The Cayman Islands government’s key justification for immigration policy changes over the last decade was, in fact, dead wrong.
As highlighted by Immigration Appeals Tribunal chairman Sophia Harris, the European Convention on Nationality — which states that foreigners are entitled to citizenship in countries where they’ve lived for 10 years or more — did not extend to Cayman, despite government’s repeated assertions otherwise, starting from the crusade to roll out the “rollover policy” in 2003, and continuing until fairly recently when legal research set the matter straight.
Astonishingly, we are now learning that even the United Kingdom itself is not a signatory to the European Convention on Nationality. If that is indeed the case, how could local politicians ever concoct the scenario that Cayman was bound, by proxy, to the tenets of the Convention?
Which leads us to inquire:
How is it possible for the government of a country to have been so utterly incorrect about a legal issue so fundamental to the country’s economy and culture?

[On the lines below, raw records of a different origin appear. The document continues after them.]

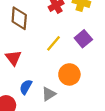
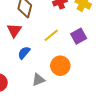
red triangle: (13, 58) -> (14, 30), moved
blue semicircle: (26, 87) -> (24, 53), moved

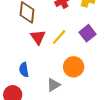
red triangle: (14, 30) -> (38, 37), moved
blue semicircle: (24, 53) -> (24, 70), moved, turned -40

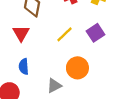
red triangle: (38, 37) -> (21, 33), moved

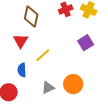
yellow line: (65, 34) -> (43, 55), moved
orange circle: (77, 68) -> (73, 84), moved

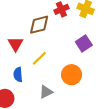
brown diamond: (31, 16) -> (39, 25), moved, turned 65
orange circle: (73, 84) -> (72, 75), moved

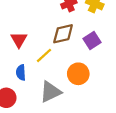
brown diamond: (39, 25) -> (63, 34), moved
gray triangle: (46, 92) -> (50, 92), size x1.5

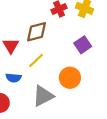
brown diamond: (63, 34) -> (37, 32), moved
blue semicircle: (21, 72) -> (14, 78), turned -80

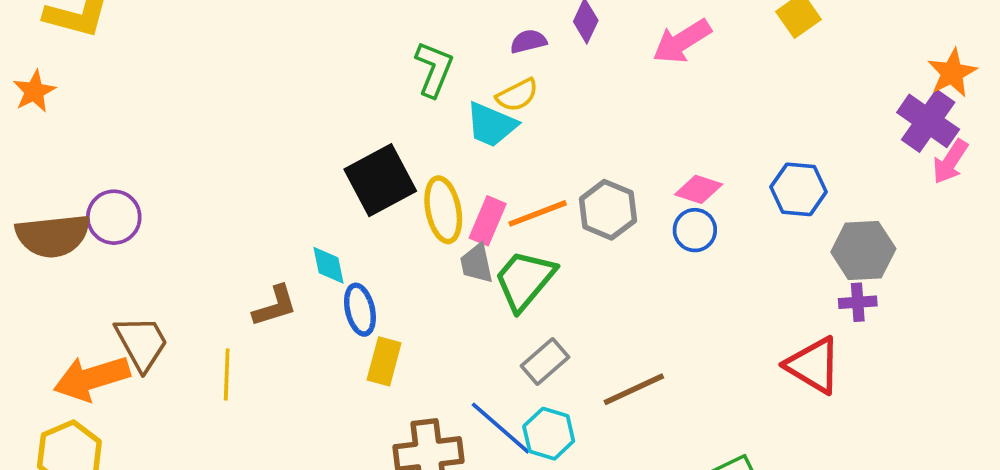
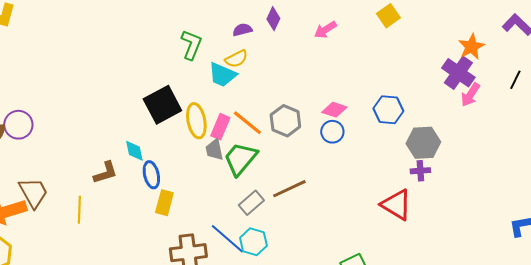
pink arrow: (682, 41) -> (325, 30), size x0.7
orange line: (538, 213) -> (247, 123), turned 60
brown line: (634, 389) -> (289, 189), moved

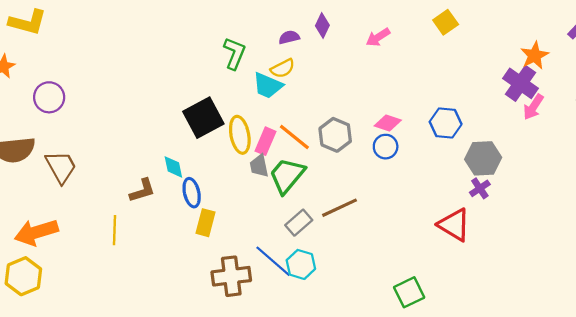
purple circle: (18, 125) -> (49, 97), moved
purple cross: (420, 171) -> (480, 188), turned -30
brown trapezoid: (33, 193) -> (61, 167), moved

Attorney General Sam Bulgin says his chambers’ position “has always been” that the convention didn’t apply; then why not make that fact known at some point since 2003?
Why did our British administrators responsible for international agreements, including the Governor (at the time, Bruce Dinwiddy) and the U.K. Foreign and Commonwealth Office, allow Cayman politicians to promote such a consequential fiction?
Further, it is now clear the current government has known about this deception for well over a year — the evidence is buried in the fine print in a June 2012 committee report. Why did the government not publicly admit its error all the way through the 2013 political campaign and election, as well as last year’s complete overhaul of Cayman’s Immigration Law?
It is impossible to quantify how much Cayman has suffered as a result of government’s misinformation, which engendered the most divisive piece of legislation in the modern history of these islands, dividing Cayman into two distinct communities: locals and expatriates. The blunder also was the driving force behind the UDP government’s mass approval of status grants in 2004, and has contributed to continued economic uncertainty, instability and social animus in the country.
The passage of Cayman’s rollover legislation in 2003 was based on the premise that foreign workers must have their residency in Cayman “interrupted,” lest they reach the 10-year threshold and be entitled to permanent residence and citizenship.
This foundational assumption apparently was untrue, and consequently hundreds of companies have sent thousands of their best employees packing based on this misconception.
Local attorney Sherri Bodden-Cowan, who led efforts to craft reports on the term limit issue in 2003 and 2012, says government considers the 10-year period an “international norm” rather than a treaty obligation — or as the 2012 report stated, a “persuasive authority” rather than a “binding authority.” This swivel is most unsatisfying.
Someone in the government — possibly the attorney general, premier, governor or FCO representative — needs to provide clear answers to the following questions:
- What international conventions do apply to Cayman?
- According to international obligations, how many years must a person reside in Cayman before being entitled to citizenship (20, 30, 40)? If there is no number, please say so.
- And finally, if the U.K. signs human rights agreements, economic agreements, or any other international agreements, do they, or do they not, extend to U.K. overseas territories, such as the Cayman Islands?